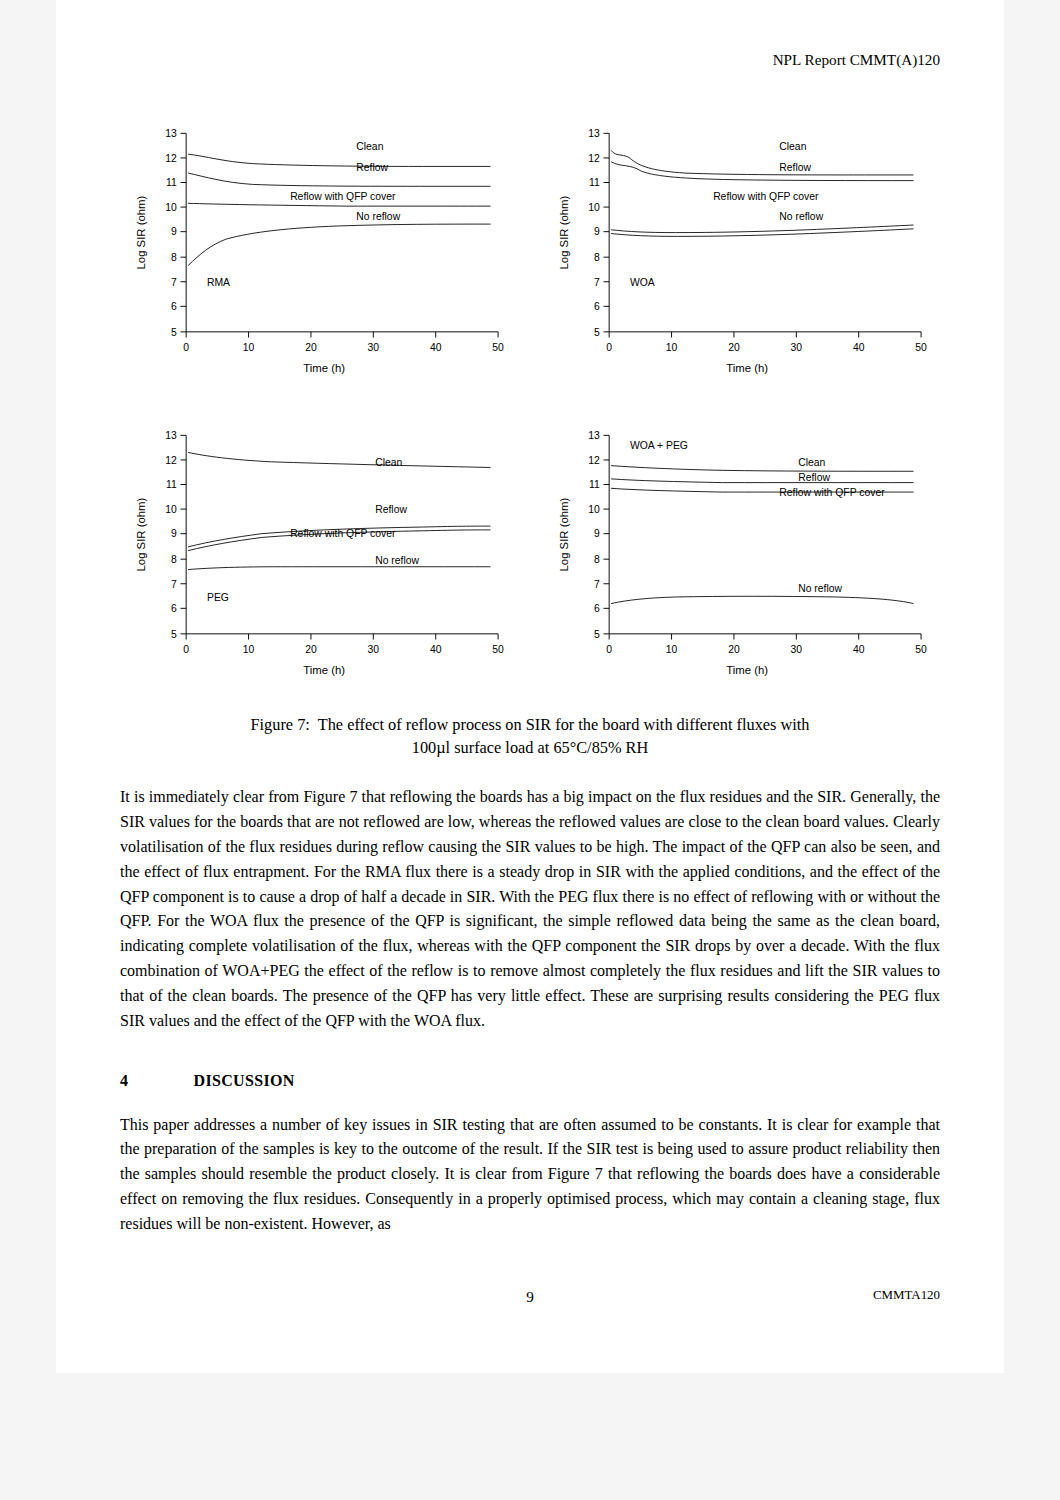NPL Report CMMT(A)120
13 12 11 10 9 8 7 6 5 0 10 20 30 40 50 Time (h) Log SIR (ohm) Clean Reflow Reflow with QFP cover No reflow RMA
13 12 11 10 9 8 7 6 5 0 10 20 30 40 50 Time (h) Log SIR (ohm) Clean Reflow Reflow with QFP cover No reflow WOA
13 12 11 10 9 8 7 6 5 0 10 20 30 40 50 Time (h) Log SIR (ohm) Clean Reflow Reflow with QFP cover No reflow PEG
13 12 11 10 9 8 7 6 5 0 10 20 30 40 50 Time (h) Log SIR (ohm) WOA + PEG Clean Reflow Reflow with QFP cover No reflow
Figure 7: The effect of reflow process on SIR for the board with different fluxes with
100µl surface load at 65°C/85% RH
It is immediately clear from Figure 7 that reflowing the boards has a big impact on the flux residues and the SIR. Generally, the SIR values for the boards that are not reflowed are low, whereas the reflowed values are close to the clean board values. Clearly volatilisation of the flux residues during reflow causing the SIR values to be high. The impact of the QFP can also be seen, and the effect of flux entrapment. For the RMA flux there is a steady drop in SIR with the applied conditions, and the effect of the QFP component is to cause a drop of half a decade in SIR. With the PEG flux there is no effect of reflowing with or without the QFP. For the WOA flux the presence of the QFP is significant, the simple reflowed data being the same as the clean board, indicating complete volatilisation of the flux, whereas with the QFP component the SIR drops by over a decade. With the flux combination of WOA+PEG the effect of the reflow is to remove almost completely the flux residues and lift the SIR values to that of the clean boards. The presence of the QFP has very little effect. These are surprising results considering the PEG flux SIR values and the effect of the QFP with the WOA flux.
4 DISCUSSION
This paper addresses a number of key issues in SIR testing that are often assumed to be constants. It is clear for example that the preparation of the samples is key to the outcome of the result. If the SIR test is being used to assure product reliability then the samples should resemble the product closely. It is clear from Figure 7 that reflowing the boards does have a considerable effect on removing the flux residues. Consequently in a properly optimised process, which may contain a cleaning stage, flux residues will be non-existent. However, as
9 CMMTA120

◆ ◆ ◆ ◆ ◆

## WORK ORDER
Each of the entries above must be copied exactly, but the pictures stay out.

## RESULT OF THIS EXERCISE
NPL Report CMMT(A)120
13 12 11 10 9 8 7 6 5 0 10 20 30 40 50 Time (h) Log SIR (ohm) Clean Reflow Reflow with QFP cover No reflow RMA
13 12 11 10 9 8 7 6 5 0 10 20 30 40 50 Time (h) Log SIR (ohm) Clean Reflow Reflow with QFP cover No reflow WOA
13 12 11 10 9 8 7 6 5 0 10 20 30 40 50 Time (h) Log SIR (ohm) Clean Reflow Reflow with QFP cover No reflow PEG
13 12 11 10 9 8 7 6 5 0 10 20 30 40 50 Time (h) Log SIR (ohm) WOA + PEG Clean Reflow Reflow with QFP cover No reflow
Figure 7: The effect of reflow process on SIR for the board with different fluxes with
100µl surface load at 65°C/85% RH
It is immediately clear from Figure 7 that reflowing the boards has a big impact on the flux residues and the SIR. Generally, the SIR values for the boards that are not reflowed are low, whereas the reflowed values are close to the clean board values. Clearly volatilisation of the flux residues during reflow causing the SIR values to be high. The impact of the QFP can also be seen, and the effect of flux entrapment. For the RMA flux there is a steady drop in SIR with the applied conditions, and the effect of the QFP component is to cause a drop of half a decade in SIR. With the PEG flux there is no effect of reflowing with or without the QFP. For the WOA flux the presence of the QFP is significant, the simple reflowed data being the same as the clean board, indicating complete volatilisation of the flux, whereas with the QFP component the SIR drops by over a decade. With the flux combination of WOA+PEG the effect of the reflow is to remove almost completely the flux residues and lift the SIR values to that of the clean boards. The presence of the QFP has very little effect. These are surprising results considering the PEG flux SIR values and the effect of the QFP with the WOA flux.
4 DISCUSSION
This paper addresses a number of key issues in SIR testing that are often assumed to be constants. It is clear for example that the preparation of the samples is key to the outcome of the result. If the SIR test is being used to assure product reliability then the samples should resemble the product closely. It is clear from Figure 7 that reflowing the boards does have a considerable effect on removing the flux residues. Consequently in a properly optimised process, which may contain a cleaning stage, flux residues will be non-existent. However, as
9 CMMTA120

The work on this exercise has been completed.